Ele afirma que, na época da Assembleia Constituinte, em 1987, existia uma confiança na força normativa do texto constitucional. Isso quer dizer que, ali, os direitos fundamentais deixaram de ser apenas constitucionais e passaram a ter regulamentação própria para a solução de problemas reais.

Mas o que se vê hoje, segundo Sarlet, é uma “crise de déficit dos direitos fundamentais, crise das expectativas e até de identidade”. “Para que servem os direitos fundamentais? E a quem? No mundo da economia, no mundo real, isso é uma piada. Na favela, direito fundamental é privilégio e em certos círculos são coisa de vagabundo”. A esperança de Ingo Sarlet é que “a consciência da crise possa nos levar a um choque de realidade para darmos uma resposta mais humilde aos nossos problemas”.

Dilema
O último a falar foi o professor Lenio Streck. Ele concluiu que a modernidade impõe um grande dilema: "É possível compatibilizar democracia e jurisdição?"

Lenio entende que sim, mas isso implica em discutir a forma como se decide. Para ele, "é preciso analisar o problema como sociedade, para que não se transforme a democracia em juristocracia".

O professor discutia o novo livro do jurisfilósofo Cass Sunstein, que divide os juízes da Suprema Corte dos Estados Unidos em quatro perfis. São eles: herói, que seria o ativista; o soldado, que seria o formalista; o minimalista, um meio termo entre os dois anteriores; e o mudo, aquele cauteloso que nunca propõe nada.

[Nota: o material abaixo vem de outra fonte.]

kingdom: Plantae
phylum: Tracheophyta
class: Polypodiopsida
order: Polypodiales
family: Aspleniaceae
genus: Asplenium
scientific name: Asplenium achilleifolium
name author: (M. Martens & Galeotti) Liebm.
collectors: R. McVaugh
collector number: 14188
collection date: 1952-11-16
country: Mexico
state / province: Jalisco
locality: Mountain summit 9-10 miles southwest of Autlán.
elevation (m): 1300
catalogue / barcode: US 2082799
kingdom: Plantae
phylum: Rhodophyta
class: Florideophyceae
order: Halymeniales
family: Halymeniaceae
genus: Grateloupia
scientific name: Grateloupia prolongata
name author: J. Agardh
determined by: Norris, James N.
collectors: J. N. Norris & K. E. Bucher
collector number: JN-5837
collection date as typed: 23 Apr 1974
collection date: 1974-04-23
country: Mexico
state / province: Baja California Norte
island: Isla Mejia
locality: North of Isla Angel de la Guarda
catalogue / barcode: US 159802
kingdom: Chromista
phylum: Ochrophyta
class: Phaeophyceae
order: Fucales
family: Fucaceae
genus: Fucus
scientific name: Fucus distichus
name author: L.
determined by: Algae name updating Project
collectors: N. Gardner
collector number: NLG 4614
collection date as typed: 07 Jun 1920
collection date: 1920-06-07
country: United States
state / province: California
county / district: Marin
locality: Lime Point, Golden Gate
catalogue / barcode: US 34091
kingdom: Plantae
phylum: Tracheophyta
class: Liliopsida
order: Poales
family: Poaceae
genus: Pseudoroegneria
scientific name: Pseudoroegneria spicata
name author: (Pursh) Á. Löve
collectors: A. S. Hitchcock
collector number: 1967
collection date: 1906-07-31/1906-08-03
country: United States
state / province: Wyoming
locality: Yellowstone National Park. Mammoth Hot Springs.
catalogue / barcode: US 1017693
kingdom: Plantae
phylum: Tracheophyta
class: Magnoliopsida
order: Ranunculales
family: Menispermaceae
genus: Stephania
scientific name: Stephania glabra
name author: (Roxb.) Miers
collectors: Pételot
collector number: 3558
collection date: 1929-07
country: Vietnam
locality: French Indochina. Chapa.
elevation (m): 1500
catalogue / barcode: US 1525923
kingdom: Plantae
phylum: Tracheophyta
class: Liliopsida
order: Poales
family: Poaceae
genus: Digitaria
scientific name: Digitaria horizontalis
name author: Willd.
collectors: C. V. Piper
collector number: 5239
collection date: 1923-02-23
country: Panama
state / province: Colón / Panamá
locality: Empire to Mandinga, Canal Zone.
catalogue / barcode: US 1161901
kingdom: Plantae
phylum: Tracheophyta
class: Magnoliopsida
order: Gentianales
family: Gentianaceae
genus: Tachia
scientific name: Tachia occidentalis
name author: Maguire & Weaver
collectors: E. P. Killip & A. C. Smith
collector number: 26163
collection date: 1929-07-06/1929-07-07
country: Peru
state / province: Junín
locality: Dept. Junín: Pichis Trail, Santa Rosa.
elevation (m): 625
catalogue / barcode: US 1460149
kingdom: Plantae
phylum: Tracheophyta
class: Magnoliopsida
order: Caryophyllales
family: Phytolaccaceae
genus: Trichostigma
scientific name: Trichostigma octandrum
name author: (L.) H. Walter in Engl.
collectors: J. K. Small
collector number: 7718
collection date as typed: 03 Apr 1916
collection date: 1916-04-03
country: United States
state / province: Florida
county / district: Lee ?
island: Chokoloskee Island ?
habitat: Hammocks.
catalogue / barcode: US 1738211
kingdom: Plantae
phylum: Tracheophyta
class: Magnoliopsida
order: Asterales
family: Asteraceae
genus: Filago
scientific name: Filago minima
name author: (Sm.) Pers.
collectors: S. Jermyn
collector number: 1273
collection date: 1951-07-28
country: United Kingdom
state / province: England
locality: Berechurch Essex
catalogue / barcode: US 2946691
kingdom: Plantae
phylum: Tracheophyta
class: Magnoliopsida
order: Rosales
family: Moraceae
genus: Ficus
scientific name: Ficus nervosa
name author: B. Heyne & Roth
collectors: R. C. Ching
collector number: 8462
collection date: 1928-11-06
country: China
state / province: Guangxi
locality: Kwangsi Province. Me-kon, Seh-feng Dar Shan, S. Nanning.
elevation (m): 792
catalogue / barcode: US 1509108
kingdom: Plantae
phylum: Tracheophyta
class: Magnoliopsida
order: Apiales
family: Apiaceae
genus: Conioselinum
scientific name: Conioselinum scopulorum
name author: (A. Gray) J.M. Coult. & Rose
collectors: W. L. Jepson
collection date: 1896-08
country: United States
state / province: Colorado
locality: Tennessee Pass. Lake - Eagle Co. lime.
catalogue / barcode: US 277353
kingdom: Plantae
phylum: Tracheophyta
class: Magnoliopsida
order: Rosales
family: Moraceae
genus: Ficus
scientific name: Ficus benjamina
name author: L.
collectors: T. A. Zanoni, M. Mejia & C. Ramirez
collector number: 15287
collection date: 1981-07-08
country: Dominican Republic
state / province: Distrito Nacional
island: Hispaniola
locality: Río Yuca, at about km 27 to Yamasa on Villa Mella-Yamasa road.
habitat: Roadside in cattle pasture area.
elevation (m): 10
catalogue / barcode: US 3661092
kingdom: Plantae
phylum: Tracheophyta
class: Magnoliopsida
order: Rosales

Para Lenio, é preocupante o uso de análises sociológicas baseadas em estatísticas para prever como uma corte se comportará. "Os perfis não se repetem nos julgamentos. Ora um juiz é herói, ora é mudo. Corre-se o risco de termos decisões com perfis misturados ou ad hoc."

Essa é a razão pela qual o Brasil precisa de uma teoria da decisão, para que se dê previsibilidade ao sistema e se permita a prestação de contas. "Não bastam apenas estatísticas sobre como os juízes se comportam. No Brasil não podemos fazer previsões nem sobre o passado."